The Process Of Dielectric Welding

There are several benefits to using radio frequencies and pressure over heat and pressure or even over sewing to create waterproof, airtight and extremely durable seams in films, thermoplastic materials as well as vinyl and coated fabrics.

The basics of dielectric welding, which may also be called RF (radio frequency) welding, dielectric sealing or high-frequency welding or sealing, allows for even complex seams and shapes to be created quickly, effectively and with no waste.

Additionally, through the use of this process, the area of the seam is as strong or stronger than the two materials on their own. It can be used to join two similar types of suitable materials or two different suitable materials, which adds to the versatility of the process.

The Process Explained

To understand how dielectric welding can provide such a strong weld and seam, it is important to understand the basics of the process. This will also illustrate the benefits of this option in creating seams as opposed other methods.

The material to be joined is positioned on the equipment. Pressure is applied at the sight of the seam, which is essential to create the bond. Once correctly positioned and, the radio frequency is added.

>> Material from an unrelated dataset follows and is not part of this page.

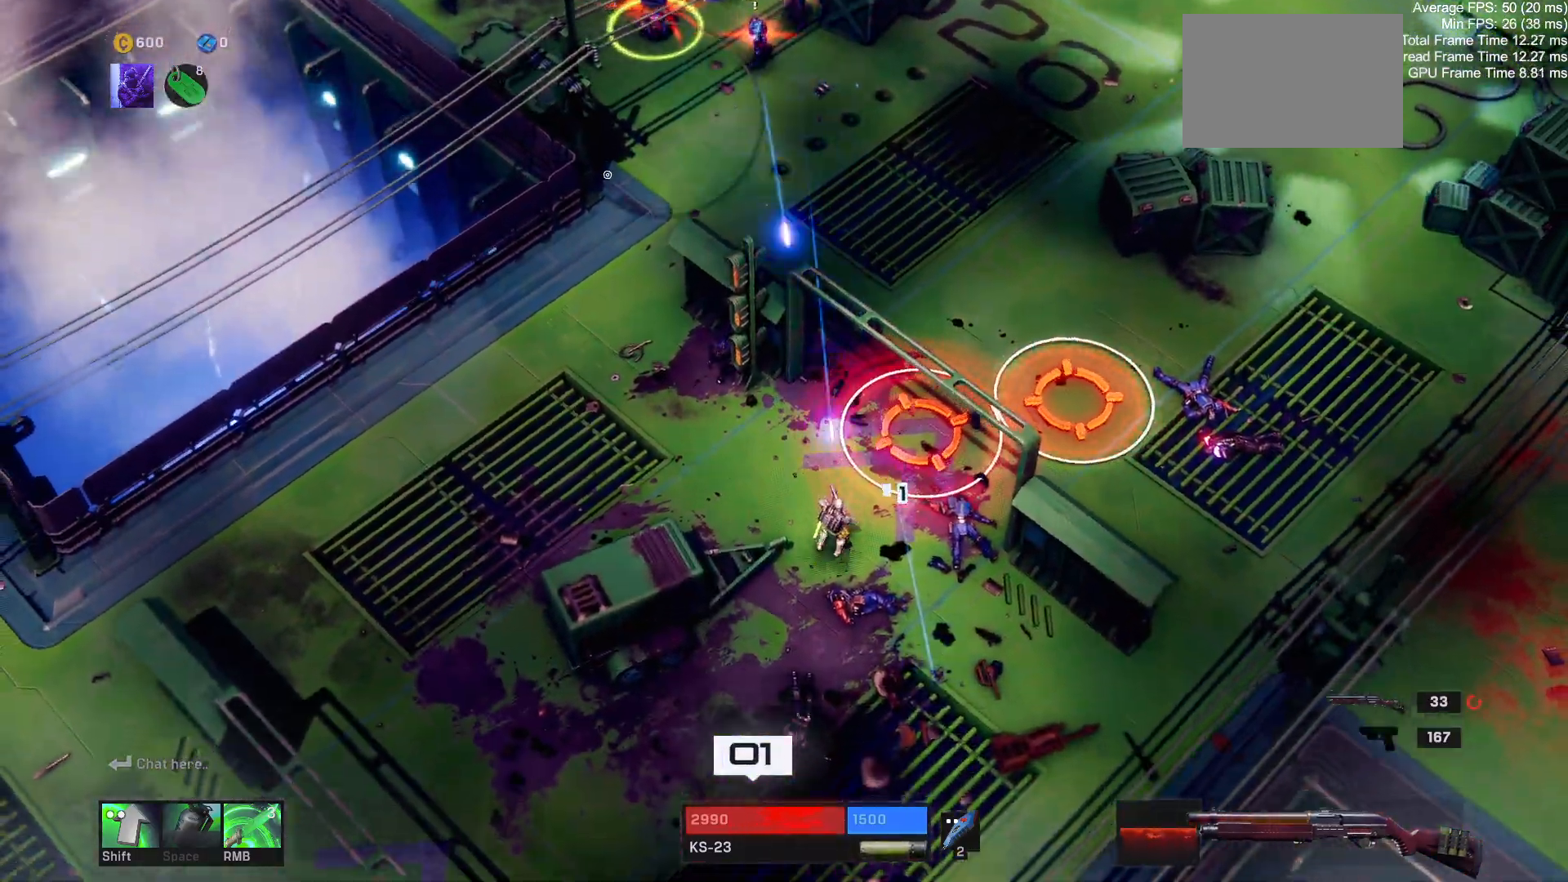
{"keys": ["a", "s"], "mouse": [], "events": [[50, "r", "down"], [133, "r", "up"], [317, "a", "down"]]}
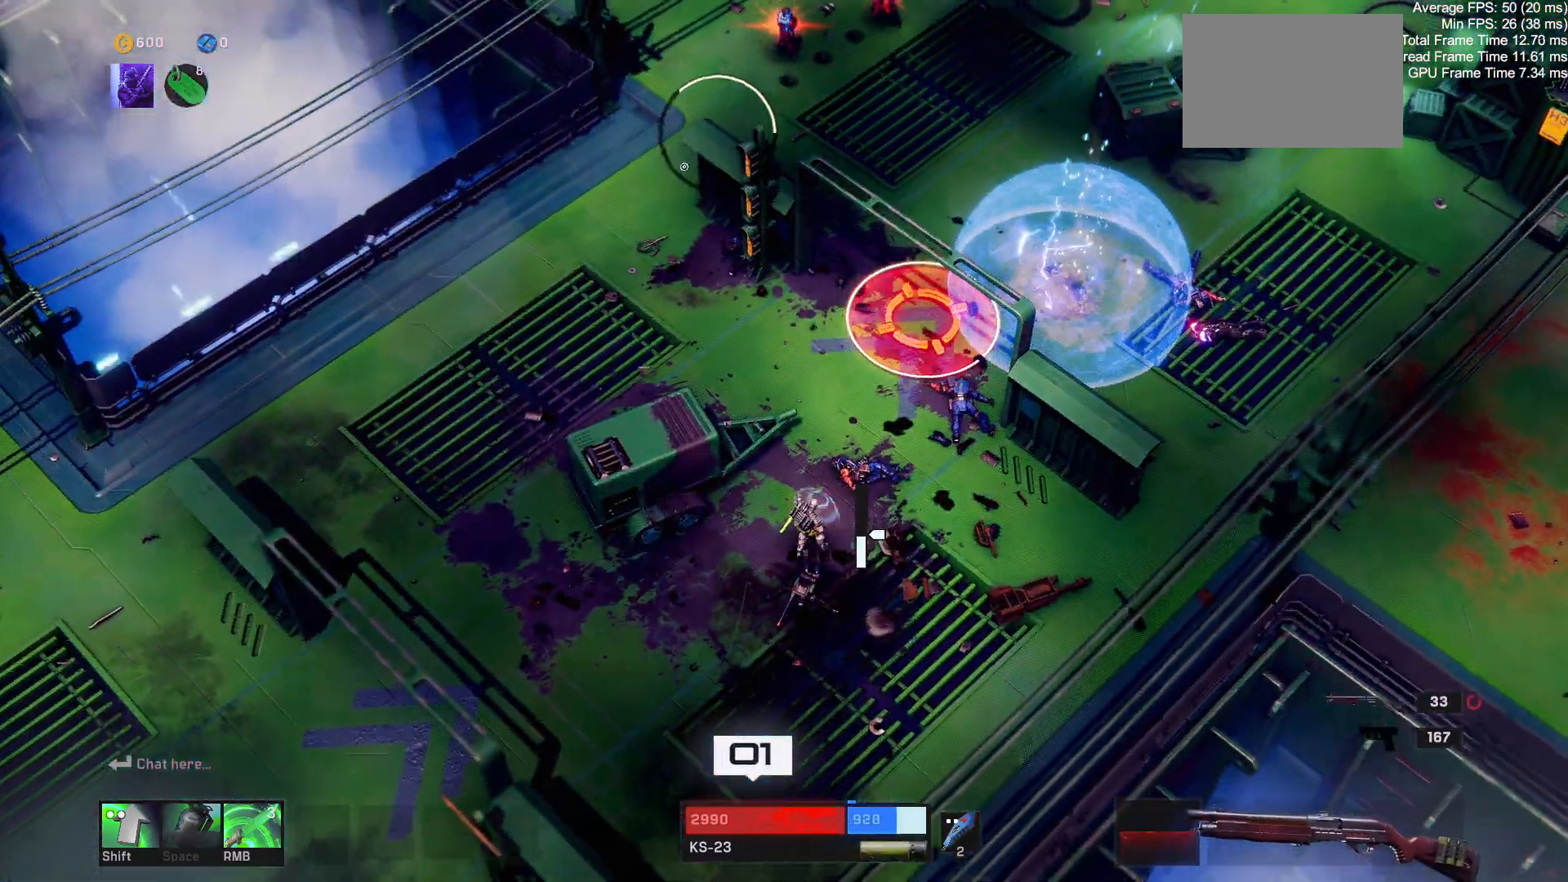
{"keys": ["a"], "mouse": [], "events": [[350, "s", "up"]]}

The radio frequency used is directed in a precise, focused pattern at the area where the seam is required. Within this designated area, the electromagnetic energy will agitate the molecules in the two materials and allow them to mix. At this point, the pressure combined with the mixing molecules creates a new, integrated material at the seam that is a fusion of the two fabrics, films or materials.

With just a few short seconds cooling is complete and the weld is strong, durable and air and watertight. As there is no external heat and no need for glue, it is a good option for thermoplastics, most films and most types of vinyl and coated fabrics.